**Exercise details**
Tally the lines below that contain the word "result", and give only that number.

Raw data Block Start

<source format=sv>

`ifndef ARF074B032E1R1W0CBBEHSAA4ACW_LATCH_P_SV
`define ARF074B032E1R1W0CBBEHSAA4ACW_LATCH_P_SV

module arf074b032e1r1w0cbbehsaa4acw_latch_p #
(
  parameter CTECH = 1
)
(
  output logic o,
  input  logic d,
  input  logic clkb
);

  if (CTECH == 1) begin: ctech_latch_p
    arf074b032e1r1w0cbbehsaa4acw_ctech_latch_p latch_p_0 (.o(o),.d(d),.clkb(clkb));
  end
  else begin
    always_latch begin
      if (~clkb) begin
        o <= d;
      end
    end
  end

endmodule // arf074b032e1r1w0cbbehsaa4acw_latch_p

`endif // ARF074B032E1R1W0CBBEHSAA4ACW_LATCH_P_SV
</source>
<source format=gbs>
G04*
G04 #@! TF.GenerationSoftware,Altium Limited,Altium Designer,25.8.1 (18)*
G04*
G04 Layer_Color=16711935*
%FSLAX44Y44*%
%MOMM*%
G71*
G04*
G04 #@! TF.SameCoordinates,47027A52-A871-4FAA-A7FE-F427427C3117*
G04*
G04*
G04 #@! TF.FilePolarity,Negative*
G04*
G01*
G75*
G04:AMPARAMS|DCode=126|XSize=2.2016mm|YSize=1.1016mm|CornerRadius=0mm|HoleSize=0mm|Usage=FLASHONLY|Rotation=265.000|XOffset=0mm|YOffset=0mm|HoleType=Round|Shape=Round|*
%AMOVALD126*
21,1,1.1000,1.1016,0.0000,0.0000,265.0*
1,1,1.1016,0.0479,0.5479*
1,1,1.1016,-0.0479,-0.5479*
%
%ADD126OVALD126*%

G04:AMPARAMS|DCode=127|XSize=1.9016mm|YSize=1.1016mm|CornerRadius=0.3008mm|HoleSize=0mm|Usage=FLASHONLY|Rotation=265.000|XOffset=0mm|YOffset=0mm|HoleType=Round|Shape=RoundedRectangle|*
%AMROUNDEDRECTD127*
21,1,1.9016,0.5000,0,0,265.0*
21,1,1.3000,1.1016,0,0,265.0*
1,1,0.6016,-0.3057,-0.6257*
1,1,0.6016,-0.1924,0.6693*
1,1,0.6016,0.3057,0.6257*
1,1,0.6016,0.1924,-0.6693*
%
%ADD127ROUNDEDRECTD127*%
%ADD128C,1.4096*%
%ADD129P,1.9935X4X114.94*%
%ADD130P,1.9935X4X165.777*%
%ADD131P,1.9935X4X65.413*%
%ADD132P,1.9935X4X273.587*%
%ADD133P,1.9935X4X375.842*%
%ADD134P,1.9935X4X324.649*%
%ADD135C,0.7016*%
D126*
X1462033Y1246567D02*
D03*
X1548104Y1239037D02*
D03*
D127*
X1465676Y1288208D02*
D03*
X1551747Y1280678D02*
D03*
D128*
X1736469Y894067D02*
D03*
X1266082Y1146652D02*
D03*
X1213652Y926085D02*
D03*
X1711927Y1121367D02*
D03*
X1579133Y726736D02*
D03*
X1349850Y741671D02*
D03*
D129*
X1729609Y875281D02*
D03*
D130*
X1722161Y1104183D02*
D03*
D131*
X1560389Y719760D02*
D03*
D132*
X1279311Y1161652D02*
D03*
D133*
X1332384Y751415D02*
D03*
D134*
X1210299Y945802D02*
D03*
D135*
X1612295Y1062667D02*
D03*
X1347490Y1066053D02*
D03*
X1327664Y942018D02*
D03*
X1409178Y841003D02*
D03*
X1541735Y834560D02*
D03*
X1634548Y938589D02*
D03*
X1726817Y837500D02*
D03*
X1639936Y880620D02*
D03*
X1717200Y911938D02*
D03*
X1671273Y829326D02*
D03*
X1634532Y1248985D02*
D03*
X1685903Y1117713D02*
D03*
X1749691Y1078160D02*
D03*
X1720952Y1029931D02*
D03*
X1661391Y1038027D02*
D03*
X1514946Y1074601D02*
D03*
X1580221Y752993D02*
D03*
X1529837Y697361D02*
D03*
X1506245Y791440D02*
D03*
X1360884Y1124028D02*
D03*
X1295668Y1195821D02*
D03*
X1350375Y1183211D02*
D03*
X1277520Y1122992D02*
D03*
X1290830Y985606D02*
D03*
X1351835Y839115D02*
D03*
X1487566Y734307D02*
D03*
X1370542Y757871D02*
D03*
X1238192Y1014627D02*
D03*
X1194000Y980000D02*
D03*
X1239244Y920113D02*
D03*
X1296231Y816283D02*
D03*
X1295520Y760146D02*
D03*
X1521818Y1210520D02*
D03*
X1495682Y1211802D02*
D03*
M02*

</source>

Raw data Block End
Raw data Block Start

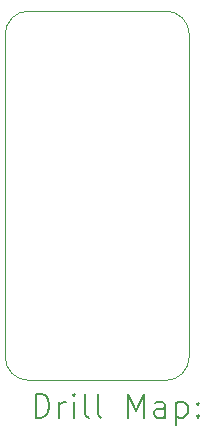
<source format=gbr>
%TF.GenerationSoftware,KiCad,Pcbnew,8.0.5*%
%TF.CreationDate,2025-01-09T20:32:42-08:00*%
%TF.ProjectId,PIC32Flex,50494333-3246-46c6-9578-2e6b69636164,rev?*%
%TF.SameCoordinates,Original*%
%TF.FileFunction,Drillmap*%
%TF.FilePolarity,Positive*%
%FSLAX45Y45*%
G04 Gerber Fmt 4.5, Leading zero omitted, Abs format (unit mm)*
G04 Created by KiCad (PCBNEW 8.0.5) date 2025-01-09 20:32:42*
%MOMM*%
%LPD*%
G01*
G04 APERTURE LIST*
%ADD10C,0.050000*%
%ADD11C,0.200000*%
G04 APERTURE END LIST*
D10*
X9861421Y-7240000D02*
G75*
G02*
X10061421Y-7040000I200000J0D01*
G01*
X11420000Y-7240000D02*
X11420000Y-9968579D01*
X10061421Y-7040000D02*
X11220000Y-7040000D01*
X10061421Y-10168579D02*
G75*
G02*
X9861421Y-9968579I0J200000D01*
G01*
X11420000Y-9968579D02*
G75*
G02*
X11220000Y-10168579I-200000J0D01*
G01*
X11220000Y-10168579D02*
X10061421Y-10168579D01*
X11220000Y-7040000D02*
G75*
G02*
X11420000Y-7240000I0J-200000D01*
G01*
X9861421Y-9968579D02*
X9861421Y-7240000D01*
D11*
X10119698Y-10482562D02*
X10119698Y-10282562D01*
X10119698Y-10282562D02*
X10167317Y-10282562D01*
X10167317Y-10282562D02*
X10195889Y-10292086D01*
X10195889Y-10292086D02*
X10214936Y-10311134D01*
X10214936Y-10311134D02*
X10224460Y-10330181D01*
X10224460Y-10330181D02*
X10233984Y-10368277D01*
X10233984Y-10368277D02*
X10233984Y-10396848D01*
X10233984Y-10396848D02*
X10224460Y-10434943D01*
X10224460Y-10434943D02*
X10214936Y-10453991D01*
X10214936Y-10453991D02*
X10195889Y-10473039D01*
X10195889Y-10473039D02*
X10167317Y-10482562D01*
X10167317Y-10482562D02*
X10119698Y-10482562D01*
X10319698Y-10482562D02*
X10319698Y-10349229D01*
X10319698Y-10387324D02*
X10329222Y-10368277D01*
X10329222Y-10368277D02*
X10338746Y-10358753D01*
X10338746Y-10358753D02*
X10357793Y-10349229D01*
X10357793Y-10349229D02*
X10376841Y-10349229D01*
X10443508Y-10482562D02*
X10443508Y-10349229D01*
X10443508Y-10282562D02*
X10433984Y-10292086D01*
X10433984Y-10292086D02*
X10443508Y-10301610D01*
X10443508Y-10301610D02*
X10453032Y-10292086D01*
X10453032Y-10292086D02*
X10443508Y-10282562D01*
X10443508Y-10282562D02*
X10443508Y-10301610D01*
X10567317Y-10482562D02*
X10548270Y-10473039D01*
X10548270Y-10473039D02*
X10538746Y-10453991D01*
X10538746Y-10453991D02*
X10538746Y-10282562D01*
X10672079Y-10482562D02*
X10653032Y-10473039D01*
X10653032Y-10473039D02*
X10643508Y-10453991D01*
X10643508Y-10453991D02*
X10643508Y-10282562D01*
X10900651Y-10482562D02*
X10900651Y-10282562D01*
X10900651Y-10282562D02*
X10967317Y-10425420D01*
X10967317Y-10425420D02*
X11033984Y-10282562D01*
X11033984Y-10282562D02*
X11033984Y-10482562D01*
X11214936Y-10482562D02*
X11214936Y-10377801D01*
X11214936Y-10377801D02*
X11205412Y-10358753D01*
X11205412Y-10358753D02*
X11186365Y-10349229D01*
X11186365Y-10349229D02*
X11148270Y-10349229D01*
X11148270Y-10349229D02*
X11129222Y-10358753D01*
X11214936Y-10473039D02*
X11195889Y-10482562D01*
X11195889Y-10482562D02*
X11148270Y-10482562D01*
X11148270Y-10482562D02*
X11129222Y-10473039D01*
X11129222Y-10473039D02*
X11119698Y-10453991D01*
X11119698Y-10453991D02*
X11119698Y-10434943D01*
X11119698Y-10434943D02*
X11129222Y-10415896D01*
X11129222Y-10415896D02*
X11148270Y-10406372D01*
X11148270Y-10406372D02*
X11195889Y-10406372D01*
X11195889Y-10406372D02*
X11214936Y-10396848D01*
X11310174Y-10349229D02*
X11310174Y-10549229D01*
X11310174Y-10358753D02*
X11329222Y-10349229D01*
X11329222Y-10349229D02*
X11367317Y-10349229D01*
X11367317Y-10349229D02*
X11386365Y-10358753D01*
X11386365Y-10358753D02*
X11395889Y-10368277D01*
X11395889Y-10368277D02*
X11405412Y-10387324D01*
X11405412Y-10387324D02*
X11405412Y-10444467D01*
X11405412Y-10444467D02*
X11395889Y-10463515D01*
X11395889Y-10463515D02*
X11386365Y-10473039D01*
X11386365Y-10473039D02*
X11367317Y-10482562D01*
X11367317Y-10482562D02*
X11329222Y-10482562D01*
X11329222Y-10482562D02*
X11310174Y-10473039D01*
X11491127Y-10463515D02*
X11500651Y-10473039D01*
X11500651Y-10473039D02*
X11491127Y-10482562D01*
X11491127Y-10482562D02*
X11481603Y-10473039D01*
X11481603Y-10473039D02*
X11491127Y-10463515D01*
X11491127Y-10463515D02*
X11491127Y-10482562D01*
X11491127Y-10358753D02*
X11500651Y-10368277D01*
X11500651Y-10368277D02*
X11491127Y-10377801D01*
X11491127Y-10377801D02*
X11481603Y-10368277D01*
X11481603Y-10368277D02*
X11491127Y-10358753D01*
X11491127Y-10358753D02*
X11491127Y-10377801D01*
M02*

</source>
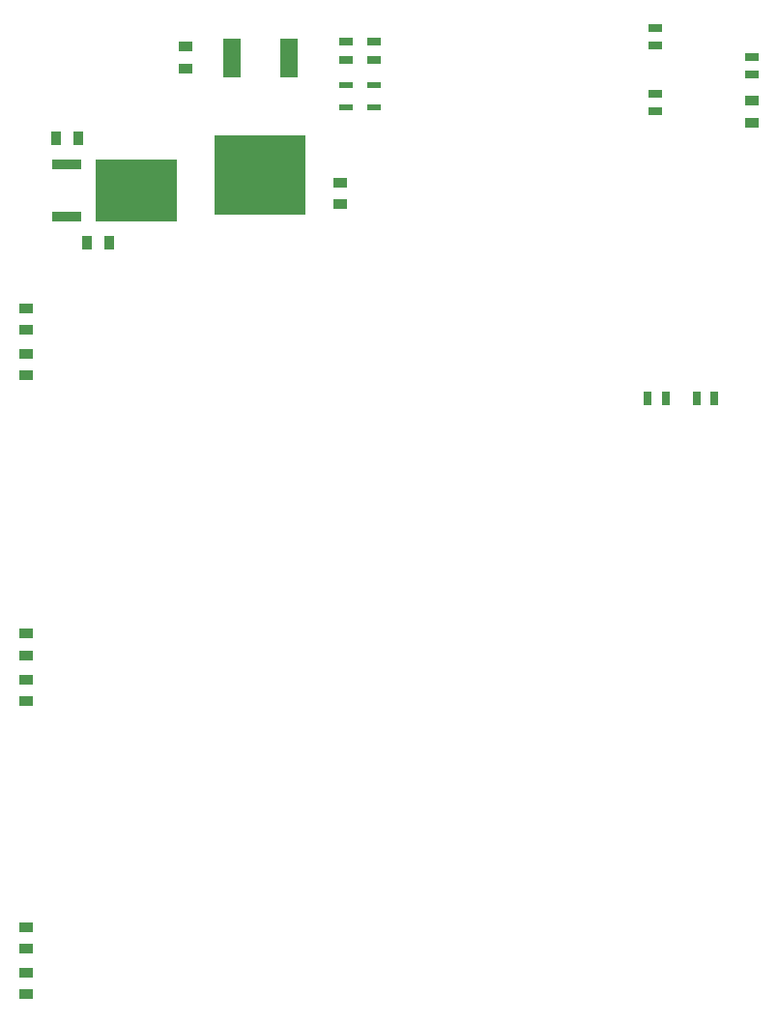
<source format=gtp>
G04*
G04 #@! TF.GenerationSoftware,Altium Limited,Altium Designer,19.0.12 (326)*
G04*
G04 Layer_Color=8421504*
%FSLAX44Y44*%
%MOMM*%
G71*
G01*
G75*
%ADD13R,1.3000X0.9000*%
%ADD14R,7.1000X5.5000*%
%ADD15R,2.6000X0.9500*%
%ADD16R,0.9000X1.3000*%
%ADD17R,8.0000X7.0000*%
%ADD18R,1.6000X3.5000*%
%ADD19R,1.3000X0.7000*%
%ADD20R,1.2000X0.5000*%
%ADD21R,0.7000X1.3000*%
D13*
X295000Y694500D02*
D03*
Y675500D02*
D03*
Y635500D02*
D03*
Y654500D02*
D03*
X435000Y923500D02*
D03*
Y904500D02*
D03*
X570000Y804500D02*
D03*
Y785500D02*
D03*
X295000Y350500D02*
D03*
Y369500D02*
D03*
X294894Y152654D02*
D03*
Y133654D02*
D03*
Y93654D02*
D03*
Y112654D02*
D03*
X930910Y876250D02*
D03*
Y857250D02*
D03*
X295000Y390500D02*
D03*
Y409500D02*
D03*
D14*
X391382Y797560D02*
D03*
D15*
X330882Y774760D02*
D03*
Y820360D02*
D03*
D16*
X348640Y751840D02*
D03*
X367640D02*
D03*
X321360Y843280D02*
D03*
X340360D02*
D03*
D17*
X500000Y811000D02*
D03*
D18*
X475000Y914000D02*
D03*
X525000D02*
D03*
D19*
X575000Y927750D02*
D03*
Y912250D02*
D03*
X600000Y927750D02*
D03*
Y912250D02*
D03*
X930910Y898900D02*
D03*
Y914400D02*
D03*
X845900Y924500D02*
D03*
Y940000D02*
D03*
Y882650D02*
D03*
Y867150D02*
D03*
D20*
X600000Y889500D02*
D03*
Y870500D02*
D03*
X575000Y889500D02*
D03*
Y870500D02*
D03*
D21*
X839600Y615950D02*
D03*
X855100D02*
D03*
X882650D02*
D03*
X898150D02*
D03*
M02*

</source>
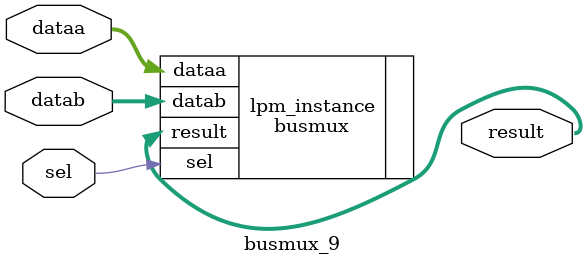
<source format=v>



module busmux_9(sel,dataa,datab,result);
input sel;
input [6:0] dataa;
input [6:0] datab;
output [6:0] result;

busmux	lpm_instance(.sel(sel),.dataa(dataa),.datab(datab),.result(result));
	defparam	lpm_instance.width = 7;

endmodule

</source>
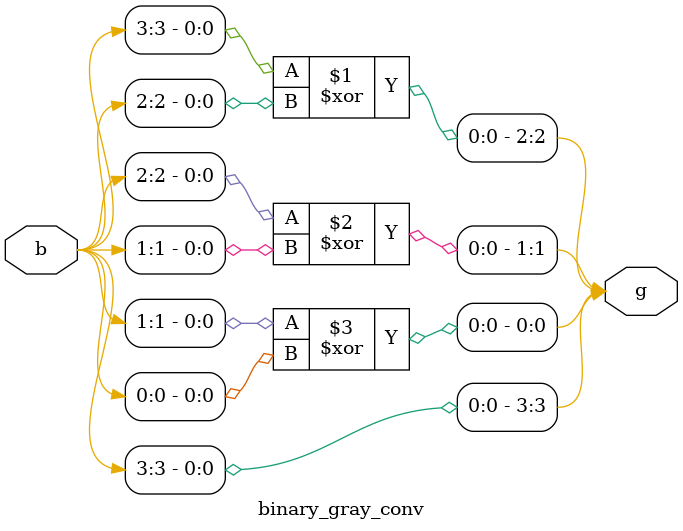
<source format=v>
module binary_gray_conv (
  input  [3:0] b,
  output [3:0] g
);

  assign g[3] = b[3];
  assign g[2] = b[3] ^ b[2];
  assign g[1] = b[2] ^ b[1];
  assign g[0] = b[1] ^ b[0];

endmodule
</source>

Raw data Block End
Raw data Block Start

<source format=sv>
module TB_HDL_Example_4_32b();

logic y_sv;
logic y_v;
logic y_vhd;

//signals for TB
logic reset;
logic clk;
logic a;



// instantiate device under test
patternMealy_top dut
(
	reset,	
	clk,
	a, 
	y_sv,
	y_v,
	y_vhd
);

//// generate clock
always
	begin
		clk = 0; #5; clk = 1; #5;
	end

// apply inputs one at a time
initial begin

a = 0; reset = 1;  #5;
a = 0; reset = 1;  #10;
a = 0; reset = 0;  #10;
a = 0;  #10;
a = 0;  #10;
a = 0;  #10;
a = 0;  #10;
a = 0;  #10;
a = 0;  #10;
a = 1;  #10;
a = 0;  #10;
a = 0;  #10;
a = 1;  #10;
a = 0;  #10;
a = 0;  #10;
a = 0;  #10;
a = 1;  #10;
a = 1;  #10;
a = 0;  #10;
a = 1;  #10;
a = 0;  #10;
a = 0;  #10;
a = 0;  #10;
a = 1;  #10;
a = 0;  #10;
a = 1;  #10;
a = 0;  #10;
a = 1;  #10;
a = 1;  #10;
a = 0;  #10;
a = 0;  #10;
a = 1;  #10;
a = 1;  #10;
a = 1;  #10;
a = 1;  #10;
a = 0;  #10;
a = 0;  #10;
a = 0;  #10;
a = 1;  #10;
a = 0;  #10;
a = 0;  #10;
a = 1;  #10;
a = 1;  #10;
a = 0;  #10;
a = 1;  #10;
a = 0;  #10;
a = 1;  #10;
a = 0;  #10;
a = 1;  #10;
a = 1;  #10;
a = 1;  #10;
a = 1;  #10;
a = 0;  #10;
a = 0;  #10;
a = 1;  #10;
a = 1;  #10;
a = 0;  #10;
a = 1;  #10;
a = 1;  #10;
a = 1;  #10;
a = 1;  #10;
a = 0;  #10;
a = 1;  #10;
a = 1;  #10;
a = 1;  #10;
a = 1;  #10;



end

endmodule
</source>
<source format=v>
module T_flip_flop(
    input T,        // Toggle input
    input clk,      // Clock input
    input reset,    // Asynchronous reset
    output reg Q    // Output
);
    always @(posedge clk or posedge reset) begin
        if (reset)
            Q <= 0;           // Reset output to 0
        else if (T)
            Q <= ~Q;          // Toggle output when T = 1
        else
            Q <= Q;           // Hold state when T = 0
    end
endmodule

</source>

Raw data Block End

**Problem solution**
3